A select committee report has welcomed the controversial levy but says additional infrastructure funding will be needed
A committee of MPs has told the government that it needs to do a lot more work to make its controversial development levy work.
The Department for Community and Local Government (DCLG) select committee’s report on the planning gain supplement (PGS), which was published today, supports the principle of the PGS but says it must be part of a wider package of measures to fund infrastructure.
The Treasury has proposed the PGS, which would be levied on top of existing planning gain agreements, to provide the additional infrastructure funding needed to help bring forward housing development.
The report says that the government should do an analysis to compare the costs and benefits of the proposed system and improving existing section 106 agreements
In particular, it says, ministers need to conduct extensive research to work out the rate at which the PGS should be set.
But the committee, which polices the work of the DCLG, rejects suggestions by ministers that local councils should borrow against anticipated PGS revenues to fund infrastructure provision. It says such a move would be "unnecessarily expensive option" and "entirely unattractive".
The report also warns the government must provide up-front gap funding to finance infrastructure provision before the PGS revenues start rolling in.
It said: "A substantial element of government forward funding to enable infrastructure to be provided in a timely manner is essential to the successful operation of PGS.

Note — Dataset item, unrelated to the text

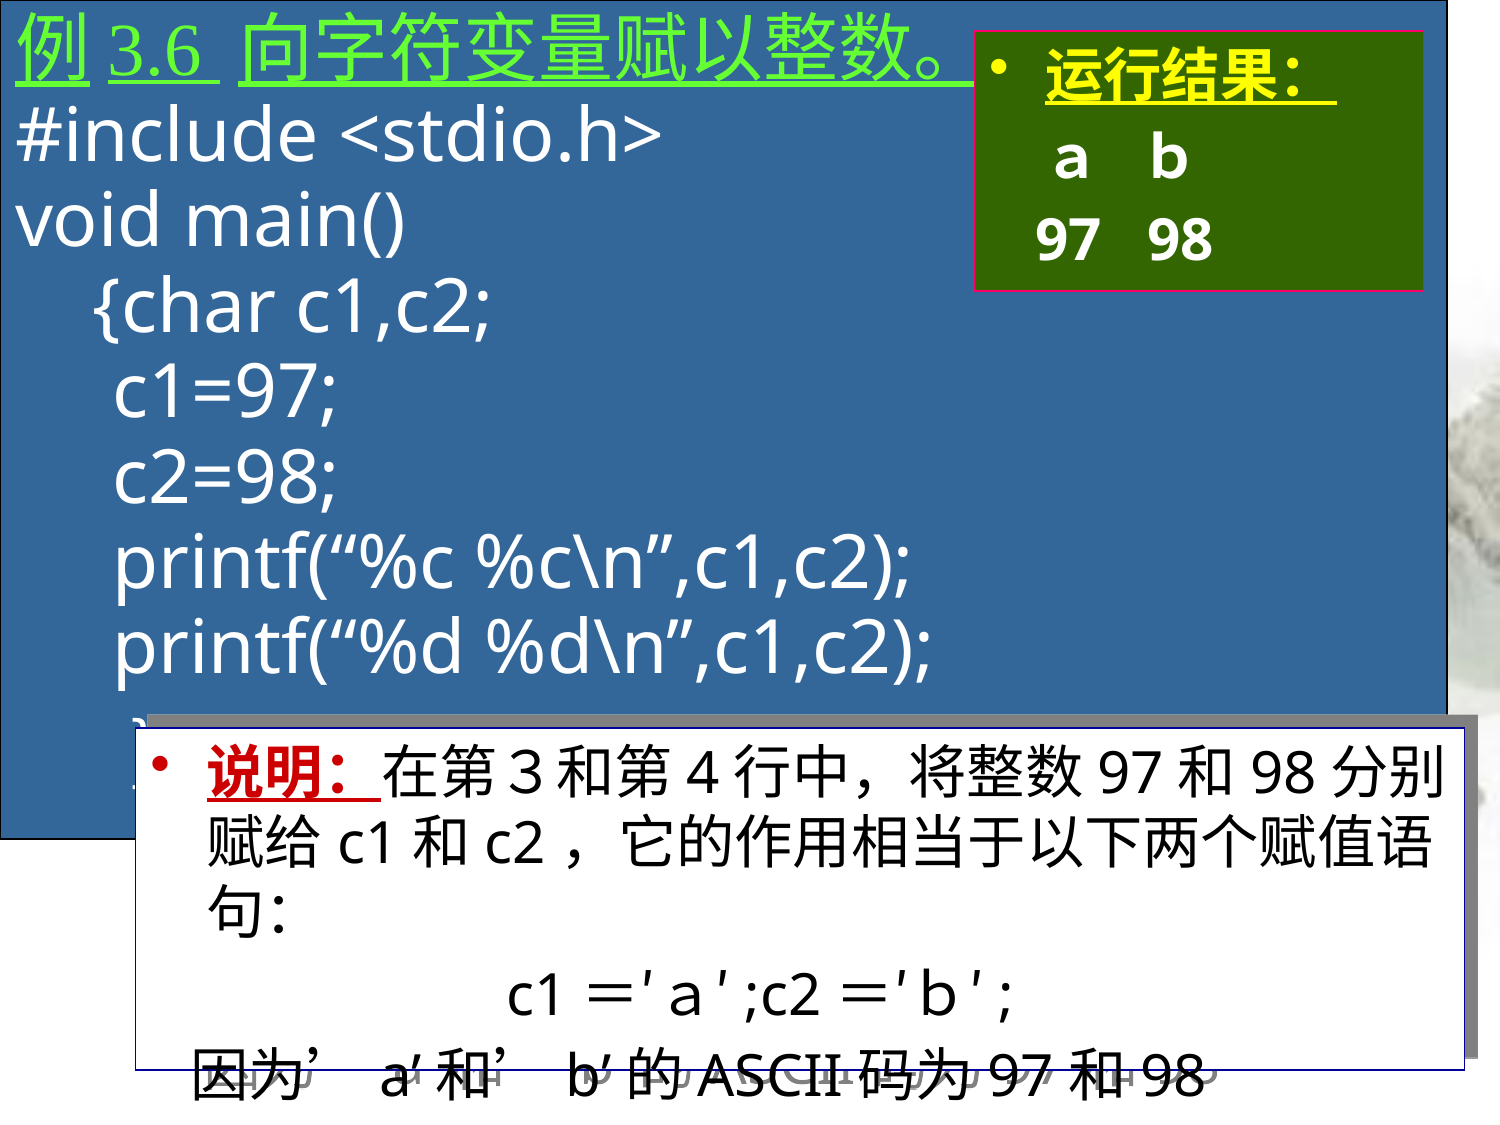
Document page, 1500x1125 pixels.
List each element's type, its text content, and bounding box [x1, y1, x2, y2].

"We are adamant that the government should not proceed with PGS unless it has made provision to bridge the time difference between the need for expenditure and the receipt of PGS funding."
Committee chairman Phyllis Starkey said: "The committee has examined the issues that the PGS raises and proposed a series of refinements which we expect the government to consider, but we also found that more work needs to be done, by the government, on examining the strengths and weaknesses of the existing section 106 regime."